Just look at the execution by the OL in the above sequence: double at the point of attack by the front-side guard and center, a ferocious lead block by the pulling opposite-side guard with a seal from the right tackle and a kick-out block by the tight end.
It goes to show you how much football is about split-second decisions as Chubb didn’t follow the lead and bounced it for minimal gain; he may have scored had he followed the design of the play.
Georgia dominates on the ground with precise execution from all parties involved. Even with the current crop of linemen, who may pilot the SEC’s most productive ground game, it’s hard to spot a top-flight talent in the group.
These guys just simply get the job done.
- John Theus (6’6″, 303 lbs) LT: Theus is a very talented exterior lineman who mans the primary spot on UGA’s line. He’s shown the ability to anchor against power-rush moves despite barely being over 300 pounds. Blocking edge-rushers who can adequately run the arc is a sticking point with him, but he has shown the ability to get out in his kick-step phase to combat his lack of foot quickness. Theus best projects to RT or G in the NFL; he’s money with gap- and man-blocking principles.
- Brandon Kublanow (6’3″, 282 lbs) LG: Kublanow, a junior, is as rock-steady as it gets. His technique is impeccable and he’s stronger than one might think from a lineman who is a bit undersized for the position, but he most represents the “Bulldog” mentality that it takes to be an extremely effective player in the trenches. When long-time center David Andrews moved on, I wondered if the staff would attempt to move Kublanow into his spot as he seems like he would best fit the position.
Kublanow, No. 54, had a fantastic spring block on this Draw play (excuse the mislabeling of Theus).
- Isaiah Wynn (6’2″, 278 lbs) C: Wynn, a highly touted 4-star recruit from Florida in 2014, has huge shoes to fill as it appears he’s the clubhouse leader to replace Andrews. The departed starter went undrafted in this past NFL draft, mostly due to his lack of measureables at 6’2″, 295 pounds, but did sign on with the world champion New England Patriots. Considering Andrews was named team MVP and excelled at making line calls, Wynn better be prepared to be versed in all aspects of line play; Houston Texans center Ben Jones was the long-time starter before Andrews.
- Greg Pyke (6’6″, 313 lbs) RG: Pyke is the most talented player on the line and is, perhaps, its best prospect for the NFL level. However, he doesn’t possess the type of prerequisite athleticism we’ve seen from premier guard prospects Jonathan Cooper (Arizona Cardinals) and Chance Warmack (Tennessee Titans), but he’s a ferocious blocker who excels in the Power game where he’s required to perform open- and play-side pulls and leads. He’s exciting to watch on tape as you know he understands blocking angles and has great mechanics. Expect Pyke to be on the radar for a ton of all-conference first-team selections as he’s just that great of a player in this scheme.

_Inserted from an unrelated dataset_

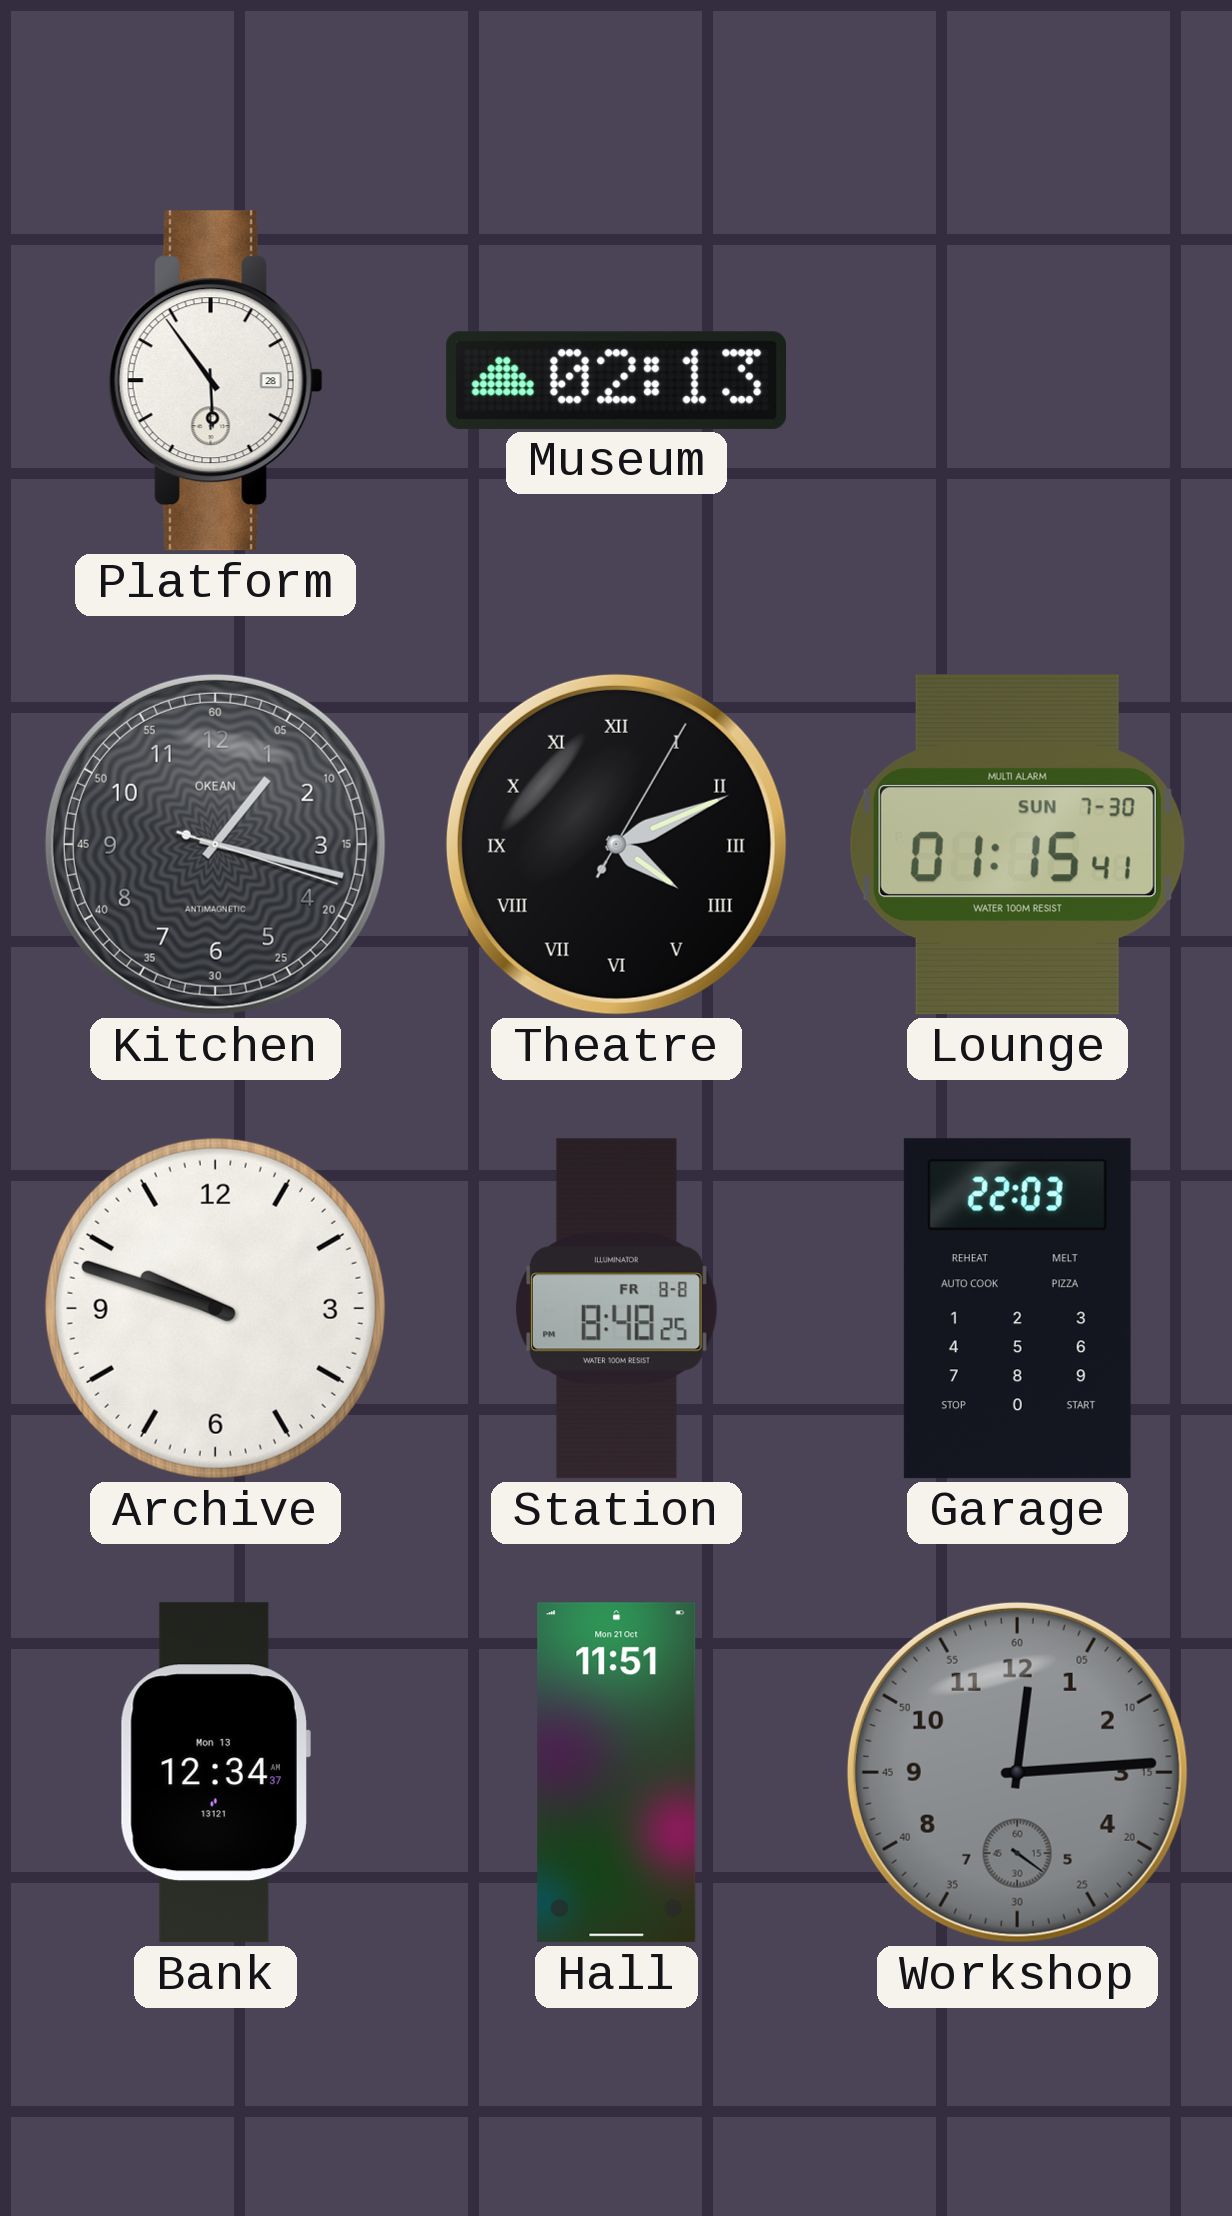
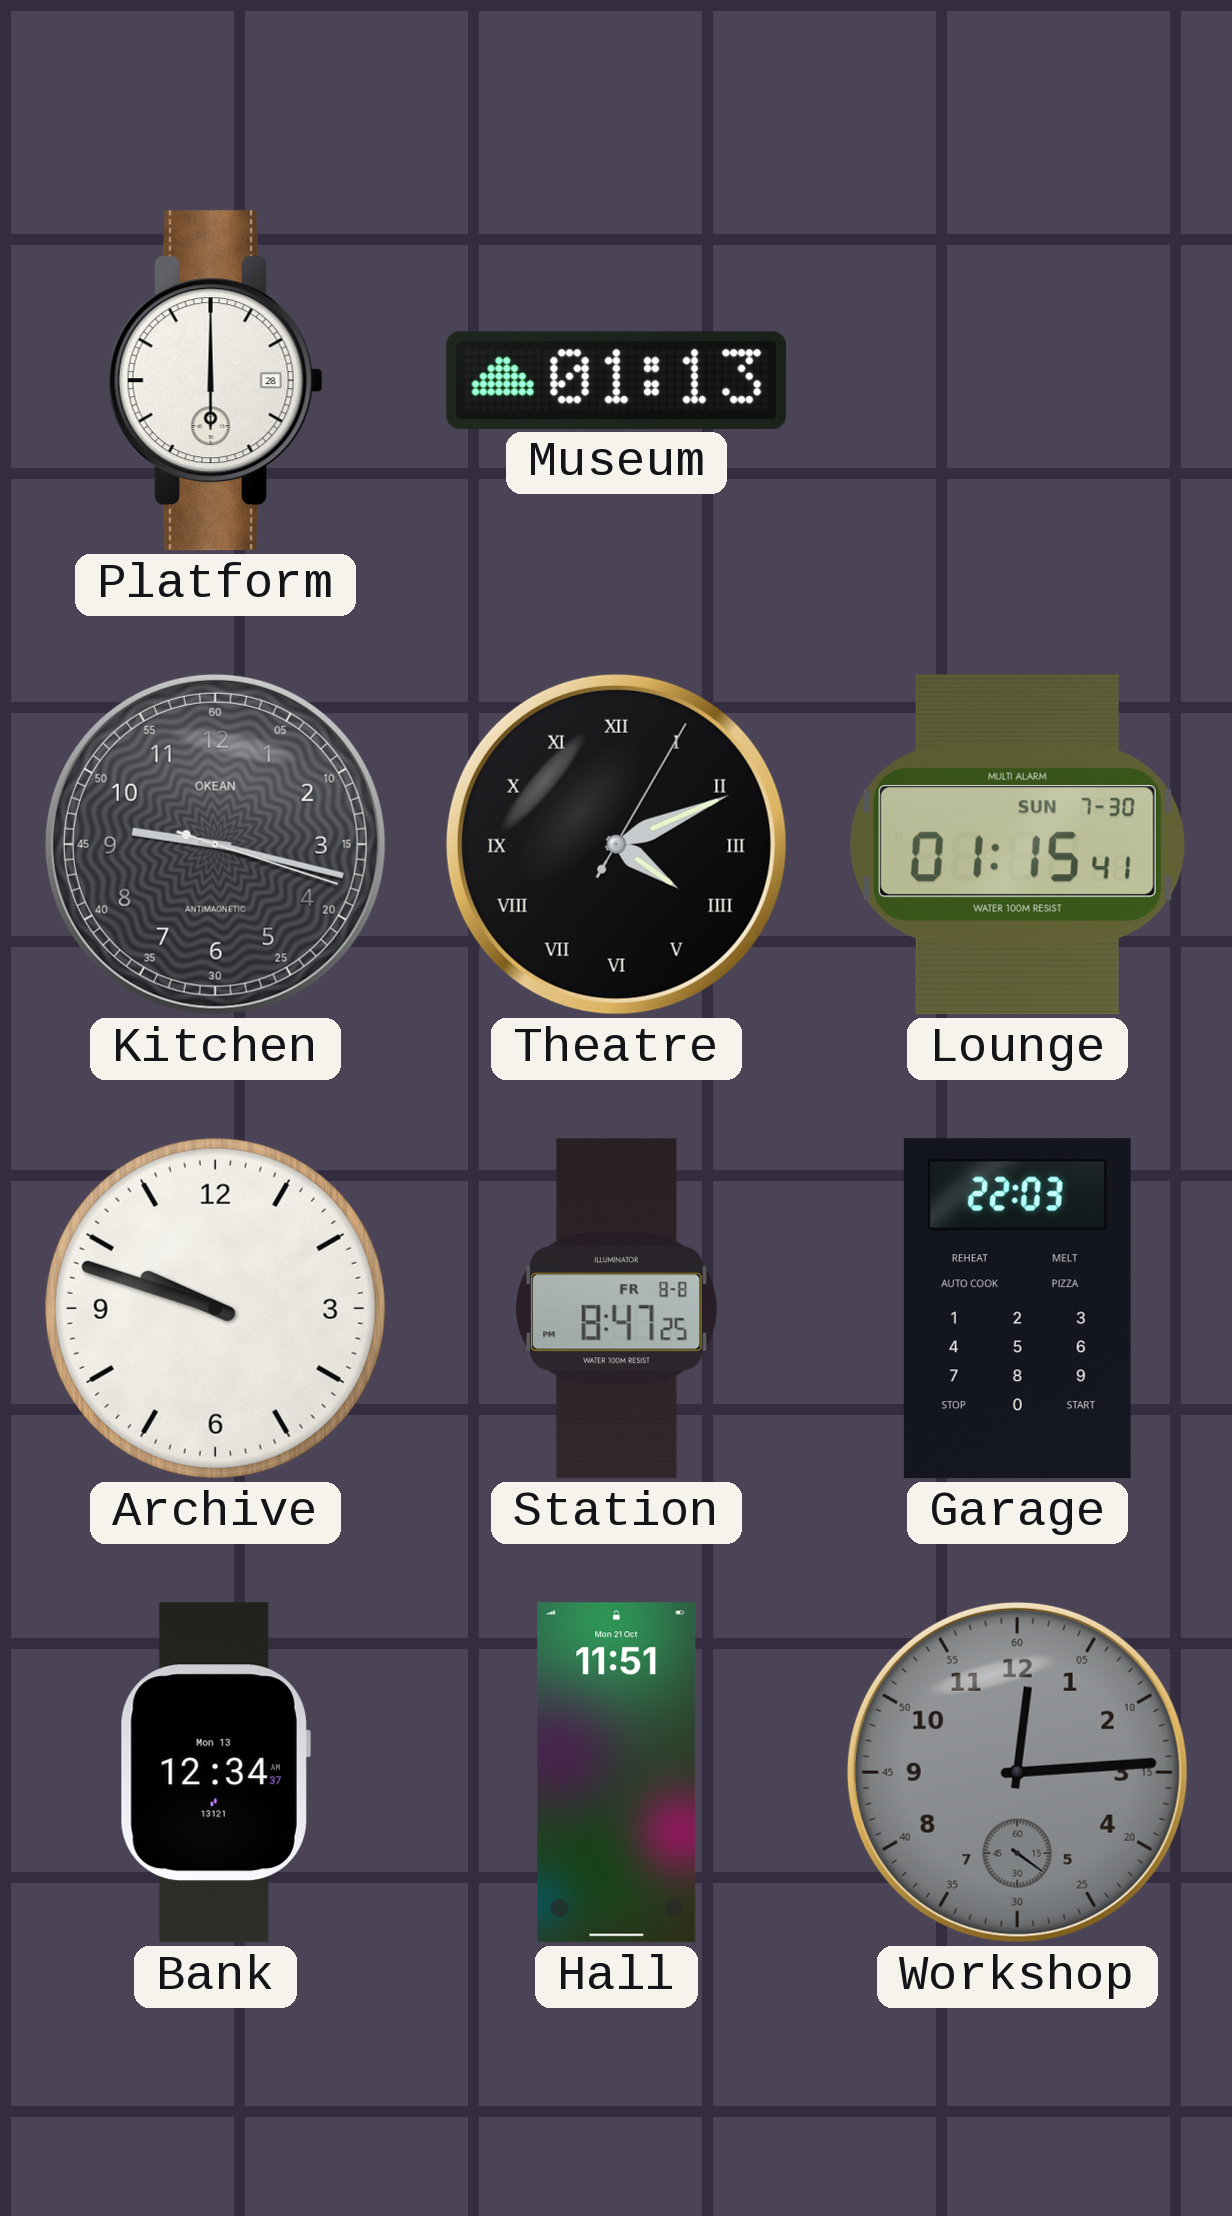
Platform: 5:54 -> 6:00
Museum: 02:13 -> 01:13
Kitchen: 1:17 -> 9:17
Station: 8:48 -> 8:47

Check out Pyke’s instincts on this open-side pull where he realized the defensive line was washed down by down blocks and he proceeded to peel back and pick up an oncoming strong safety.
- Kolton Houston (6’5″ 285 lbs) RT: Houston is another solid all-around player who is a bit undersized. Thankfully, he was granted a sixth-year of eligibility after a weird snafu which saw him reportedly test positive for a banned substance prior to his enrollment and subsequently put him in limbo to start his career for a few seasons. I always thought Houston would make a great interior lineman as he plays great in close quarters; he does well in space and has long arms that he uses to get extension.
Georgia has a major commitment to winning the line of scrimmage on offense, which will only grow stronger under Coach Schotty’s brand of offensive football. While the plethora of talented RBs will receive the lion’s share of the praise, the no-name OL will continue to be the lynchpin of the entire operation.
Watch out for composite 2016 5-star OT Ben Cleveland as he has the talent to step right in for either Houston or Theus at an exterior spot.
Just more talent for the rest of the conference to worry about.